▶ [About this task]:
Somewhere below are a line with "ring dip: (730, 983)" and a later line with "middle pip: (1098, 969)". Output exactly those lines and all lines between them.

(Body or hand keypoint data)

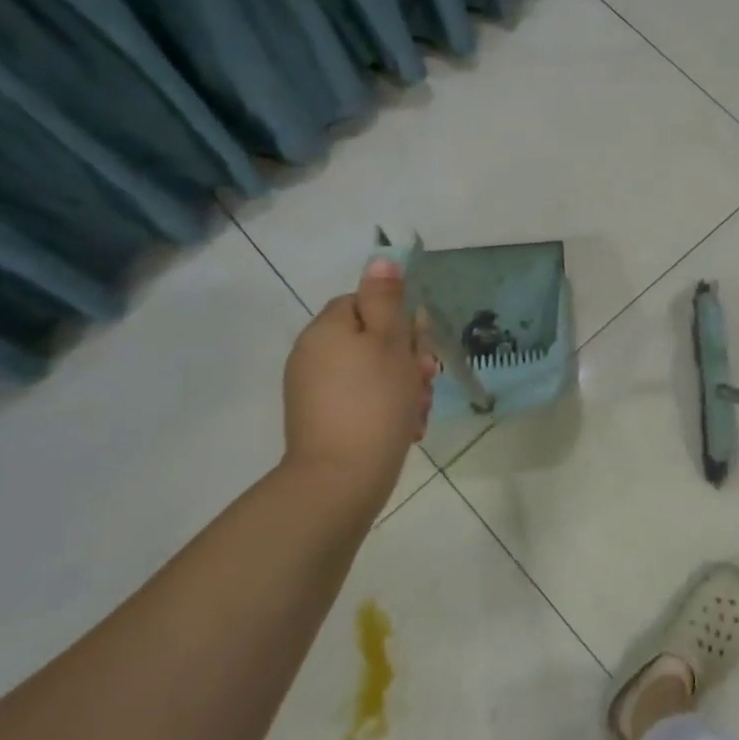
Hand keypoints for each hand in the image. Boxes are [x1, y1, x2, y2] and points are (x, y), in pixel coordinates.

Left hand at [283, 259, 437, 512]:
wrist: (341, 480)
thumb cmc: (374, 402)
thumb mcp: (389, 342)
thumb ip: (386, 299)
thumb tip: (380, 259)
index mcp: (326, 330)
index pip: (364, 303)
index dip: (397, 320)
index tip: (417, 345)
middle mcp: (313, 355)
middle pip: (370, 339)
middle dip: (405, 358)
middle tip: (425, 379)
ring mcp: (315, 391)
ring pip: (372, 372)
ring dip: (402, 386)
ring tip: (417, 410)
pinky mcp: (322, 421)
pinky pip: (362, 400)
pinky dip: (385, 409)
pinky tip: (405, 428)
* * *
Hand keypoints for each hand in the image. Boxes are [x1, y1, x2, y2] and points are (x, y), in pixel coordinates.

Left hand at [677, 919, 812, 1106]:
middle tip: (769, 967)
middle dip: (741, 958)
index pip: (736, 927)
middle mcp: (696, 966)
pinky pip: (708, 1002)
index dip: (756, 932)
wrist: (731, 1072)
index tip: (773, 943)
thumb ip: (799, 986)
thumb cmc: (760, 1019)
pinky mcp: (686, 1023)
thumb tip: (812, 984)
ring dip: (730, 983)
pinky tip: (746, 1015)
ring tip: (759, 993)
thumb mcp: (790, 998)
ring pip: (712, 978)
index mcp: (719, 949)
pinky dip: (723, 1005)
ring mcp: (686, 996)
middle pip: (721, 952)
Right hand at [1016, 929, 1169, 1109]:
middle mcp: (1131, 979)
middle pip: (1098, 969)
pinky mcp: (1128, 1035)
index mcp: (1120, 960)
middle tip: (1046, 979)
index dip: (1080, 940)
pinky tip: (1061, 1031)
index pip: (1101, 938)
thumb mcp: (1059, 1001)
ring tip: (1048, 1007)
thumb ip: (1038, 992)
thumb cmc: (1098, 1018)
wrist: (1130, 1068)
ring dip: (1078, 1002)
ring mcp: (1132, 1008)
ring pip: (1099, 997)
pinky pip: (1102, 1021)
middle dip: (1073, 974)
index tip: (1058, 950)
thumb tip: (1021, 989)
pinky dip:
...
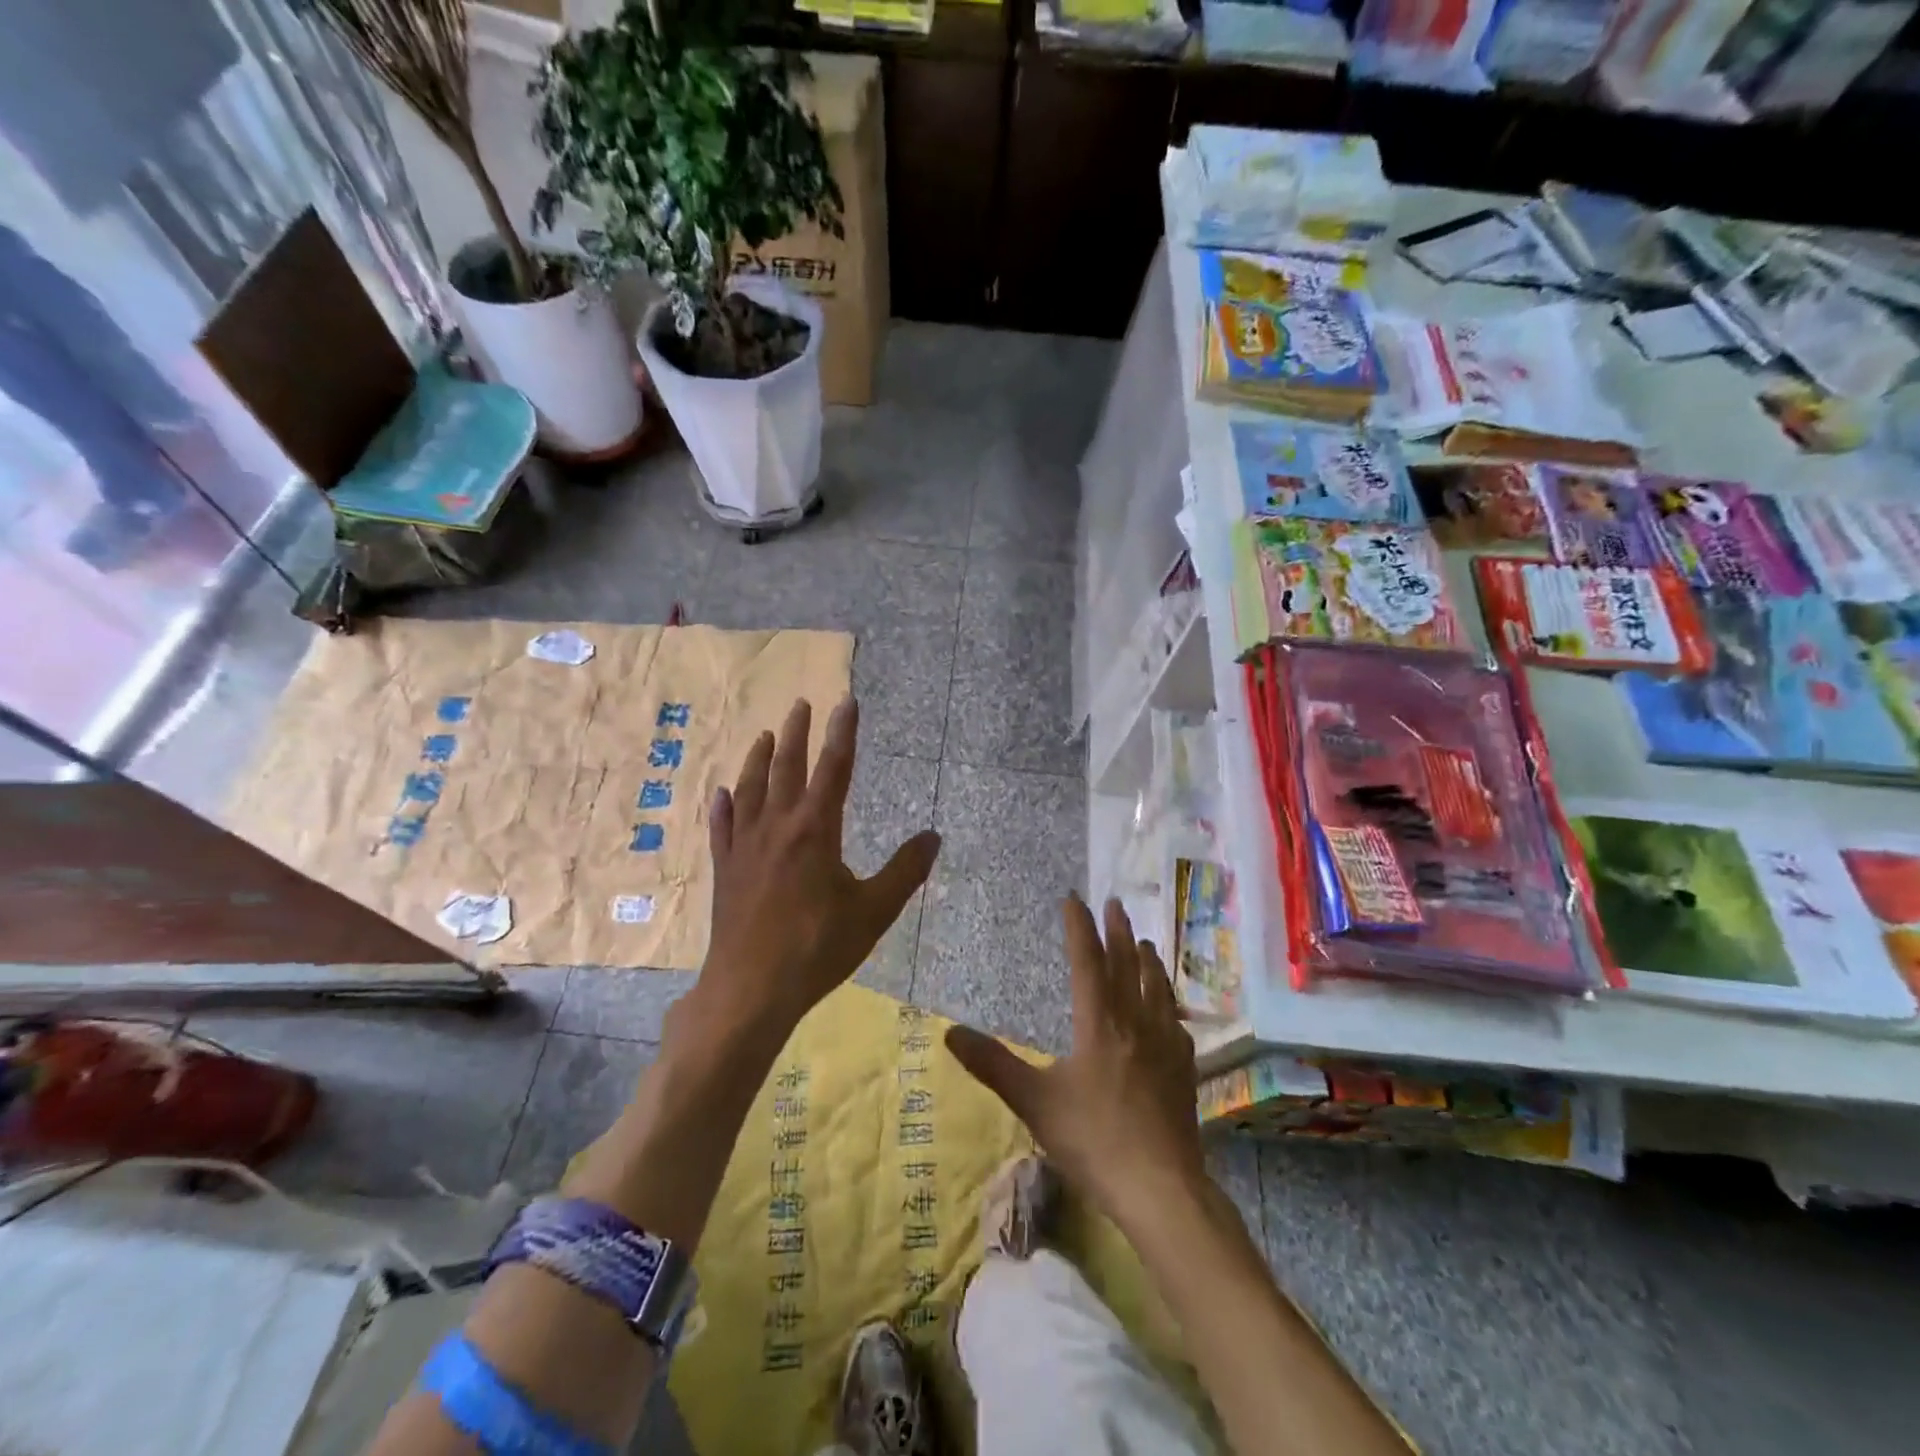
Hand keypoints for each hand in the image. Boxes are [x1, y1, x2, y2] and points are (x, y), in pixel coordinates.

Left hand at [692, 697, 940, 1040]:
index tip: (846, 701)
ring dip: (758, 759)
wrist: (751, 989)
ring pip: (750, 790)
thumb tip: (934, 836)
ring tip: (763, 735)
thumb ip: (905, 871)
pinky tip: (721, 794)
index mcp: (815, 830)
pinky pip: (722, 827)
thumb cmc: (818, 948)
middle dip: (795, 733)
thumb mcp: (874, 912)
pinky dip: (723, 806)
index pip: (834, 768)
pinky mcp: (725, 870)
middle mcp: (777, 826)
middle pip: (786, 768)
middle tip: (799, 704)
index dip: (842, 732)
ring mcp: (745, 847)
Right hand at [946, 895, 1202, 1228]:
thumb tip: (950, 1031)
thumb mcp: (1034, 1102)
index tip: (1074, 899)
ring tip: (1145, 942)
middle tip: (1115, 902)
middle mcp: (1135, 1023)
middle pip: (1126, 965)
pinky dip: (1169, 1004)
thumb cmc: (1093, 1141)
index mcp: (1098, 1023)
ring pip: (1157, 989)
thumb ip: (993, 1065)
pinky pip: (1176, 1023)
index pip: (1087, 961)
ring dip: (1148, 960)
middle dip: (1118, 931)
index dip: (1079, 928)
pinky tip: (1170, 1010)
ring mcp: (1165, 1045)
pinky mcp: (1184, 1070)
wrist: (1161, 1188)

▶ [Solution for this task]:
ring dip: (730, 983)
pinky tip: (746, 1015)
ring tip: (759, 993)
thumb mcp: (790, 998)
ring pip: (712, 978)
index mcp: (719, 949)
pinky dip: (723, 1005)
ring mcp: (686, 996)
middle pip: (721, 952)
Right hand at [1016, 929, 1169, 1109]:
middle mcp: (1131, 979)
middle pip: (1098, 969)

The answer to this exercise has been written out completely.